Records drawn from a dataset:
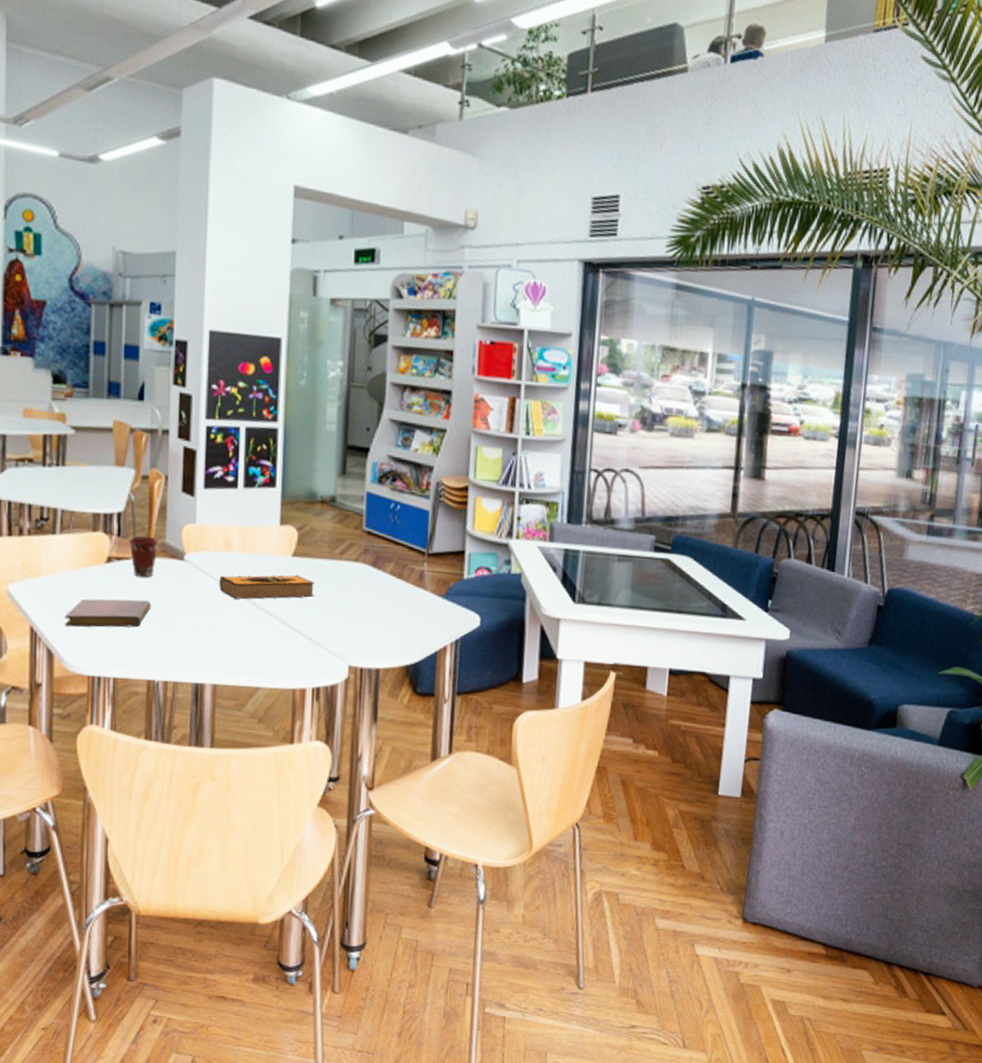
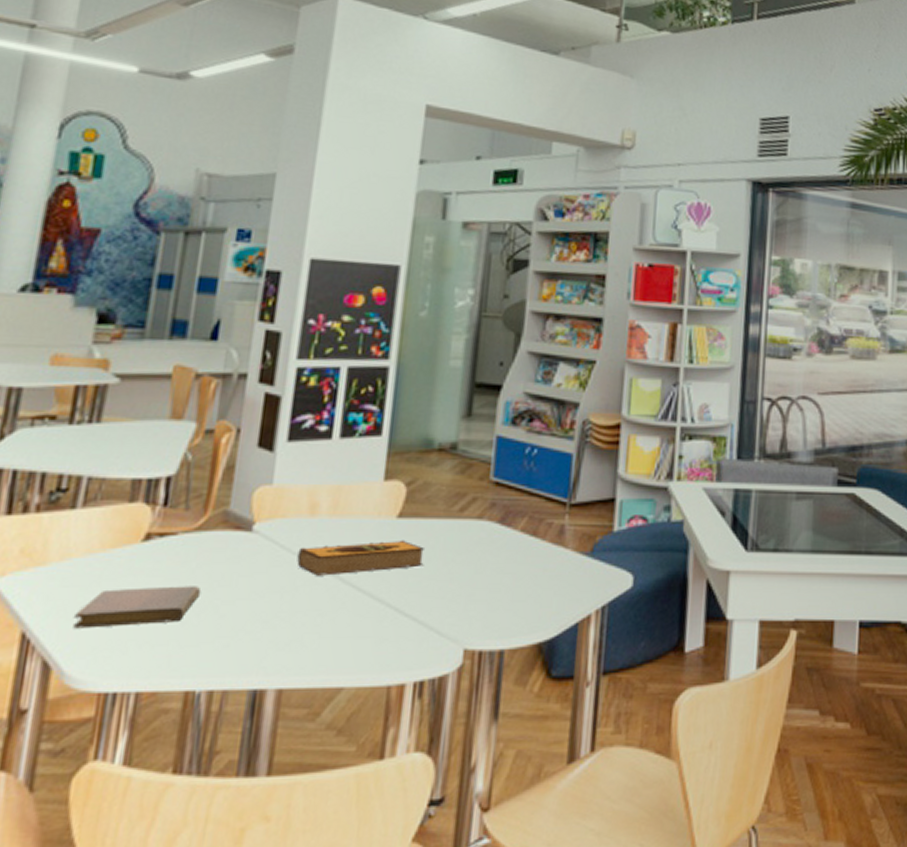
coffee cup: present [129,536,159,577] -> none [178,503,220,556]

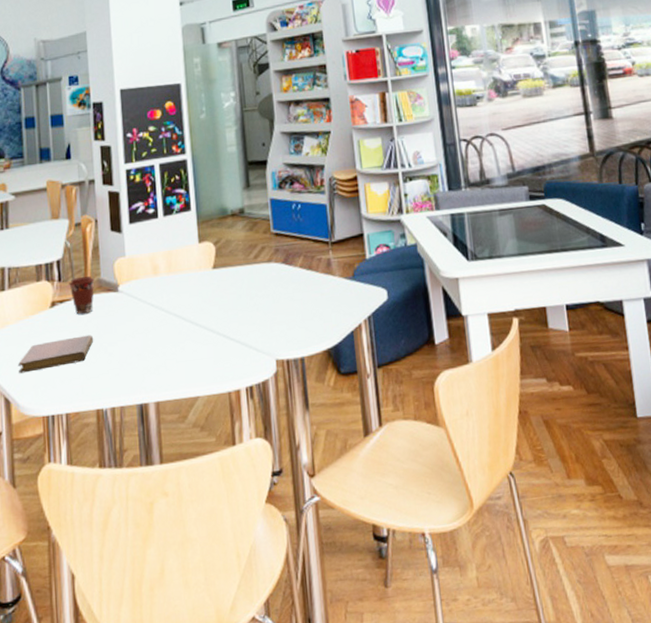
coffee cup: none [178,503,220,556] -> present [69,275,95,315]
hardback book: present [296,540,426,576] -> none [151,284,237,318]

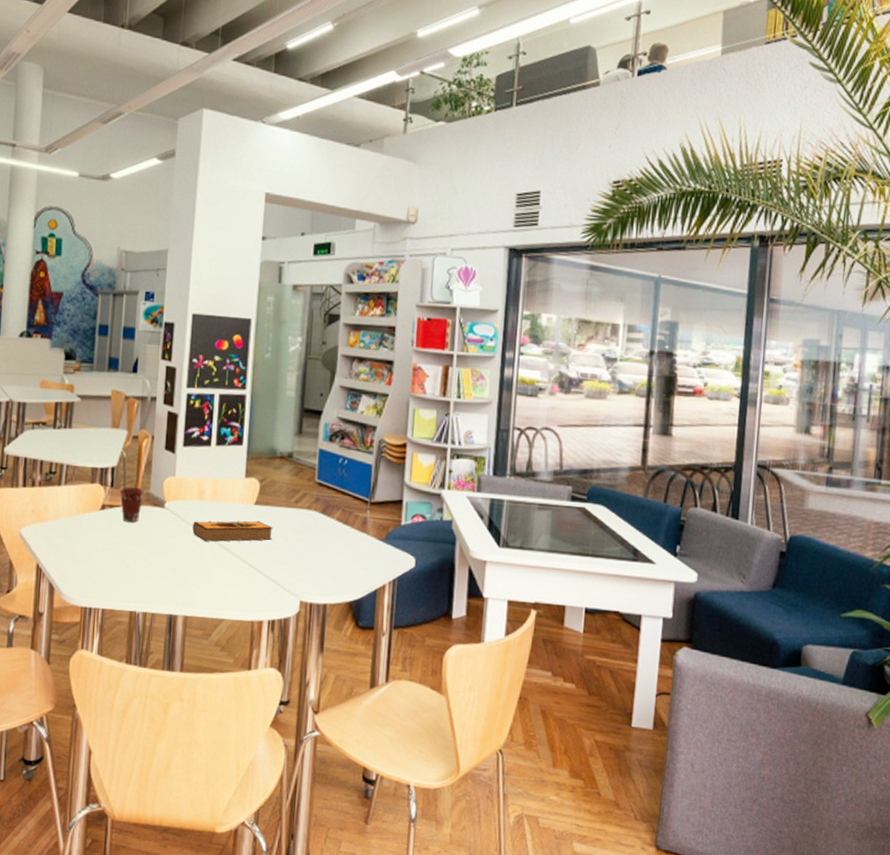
notebook: present [18,335,94,374] -> none [65,540,136,566]
hardback book: none [151,284,237,318] -> present [192,520,274,542]

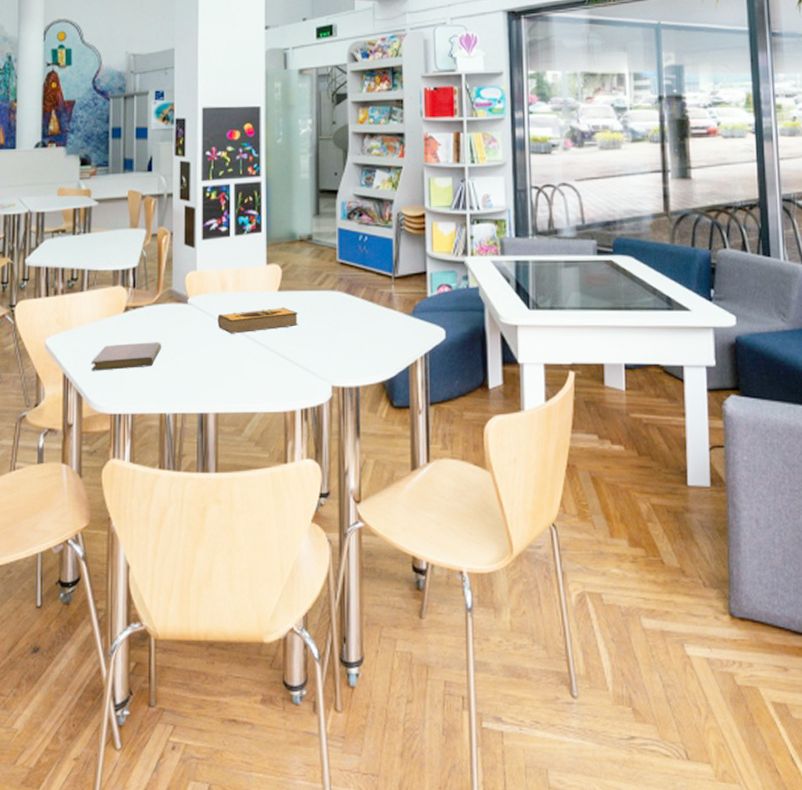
notebook: none [65,540,136,566] -> present [91,342,162,371]
coffee cup: present [120,487,144,522] -> none [142,285,167,322]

WHAT TO DO: In the entries above, find the lines containing the word "notebook" and say how many there are, with no other words.

EXERCISE ANSWER: 2